▶ [Written exercise 1]: In the AAPI Heritage Month movie list, who wrote and directed the short film Bao?
▶ [Written exercise 2]: Please write the next part of the AAPI Heritage Month movie list, picking up after its final line.
* Begin Excerpt to read *
DES MOINES, Iowa — One of the reasons why I wanted to be a journalist was because I wanted to tell stories. In every sense of the saying, storytelling is a part of who I am all the way down to my core.
Growing up in a Hmong family, the way we pass history down to generations after us is through telling stories in all forms: music, tales, poetry, story cloths, etc. This has been instrumental in how we’ve kept our history because it wasn’t until Hmong people came to the United States post-Vietnam that we were able to develop a written language.
Visual storytelling, to me, is one the most fascinating things because you see what’s inside someone’s mind come to life, crafted exactly how they dreamed it.
As we celebrate AAPI Heritage Month, here is a list of AAPI movies and TV shows I’ve really loved recently! I hope you can check some of them out and let me know what you think.
The latest from Pixar featuring an AAPI lead, "Turning Red" was absolutely adorable. Of course, seeing red panda after red panda was cuteness overload but it’s the relatable story of Chinese-Canadian Mei Lee. At 13 years old, Disney captured the unique coming-of-age story of what it’s like growing up in two worlds, balancing family, friends, expectations, and so much more.
Oh, and what it’s like when you get on all of the aunties’ bad side and they come looking for you. This is great for the family.
Funny. Witty. At times cheesy. Other times gets you in your feelings. It’s cool seeing a rom-com like this with AAPI leads taking you through that roller coaster! Randall Park and Ali Wong were spectacular in this. Sparks fly between Marcus Kim and Sasha Tran, childhood best friends.
But, is the history strong enough to bring them together? Or, are they better off staying friends? If you’re like me and every once in a while have an urge for a rom-com, look this one up on Netflix.
This one’s for all of my people out there with a short attention span. Written and directed by Domee Shi and produced by Pixar, this short film hits really close to home for me. I come from a family of five children and as my parents approach having the last kid in their house before they become empty nesters, Bao really opened my eyes to how hard it could be for my parents.
It follows a Chinese mother who makes dumplings and one magically comes to life. She raises it like a child until the dumpling grows up and leaves the home.
Kids: watch this one.
* End Excerpt to read *
* Begin Data excerpt *
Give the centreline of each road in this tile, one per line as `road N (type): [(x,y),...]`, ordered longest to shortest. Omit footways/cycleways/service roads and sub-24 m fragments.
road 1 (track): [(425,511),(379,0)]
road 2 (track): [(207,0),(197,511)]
* End Data excerpt *
▶ [Exercise response 1]: Domee Shi

▶ [Exercise response 2]:
I don’t know if this South Korean drama needs much of an introduction after how big this show got! Squid Game is perhaps one of the strangest, yet most fascinating shows I’ve seen in a long time. I don’t think I’ve ever seen anything like this. The show – a group of people who are in need of cash get an invitation to play childhood games but the twist – a deadly price to pay for losing.
Strap on for a ride with this series.
Side note: I love Lee Jung-jae and HoYeon Jung. These two put on a *performance* in this one.
Heads up though – put the kids to bed first!
A good mix of fantasy paired with southeast Asian culture – “Raya and the Last Dragon” filled two big interests for me. My parents are from Laos, then lived in a refugee camp in Thailand, so southeast Asian culture has always been interesting for me.
Set in a fictional land, Kumandra, this Pixar movie shows the importance of family that runs so deep with Raya, she sets out to find the last dragon in hopes of bringing her family, and lots of other families, back to life.
Watch it and appreciate the different aspects of southeast Asian culture throughout.
This show on Netflix is one I’ve watched over and over for years, and I still do.
Comedian Aziz Ansari and writer Alan Yang created this show. My favorite part: Ansari’s real-life parents play his parents on the show and they are adorable!
It follows Ansari’s character, Dev, through his day-to-day life as an Indian-American actor and the things he deals with. It also reflects on his childhood and how that ties into modern day, such as Dev being afraid to admit to his parents, who are Muslim, that he eats pork.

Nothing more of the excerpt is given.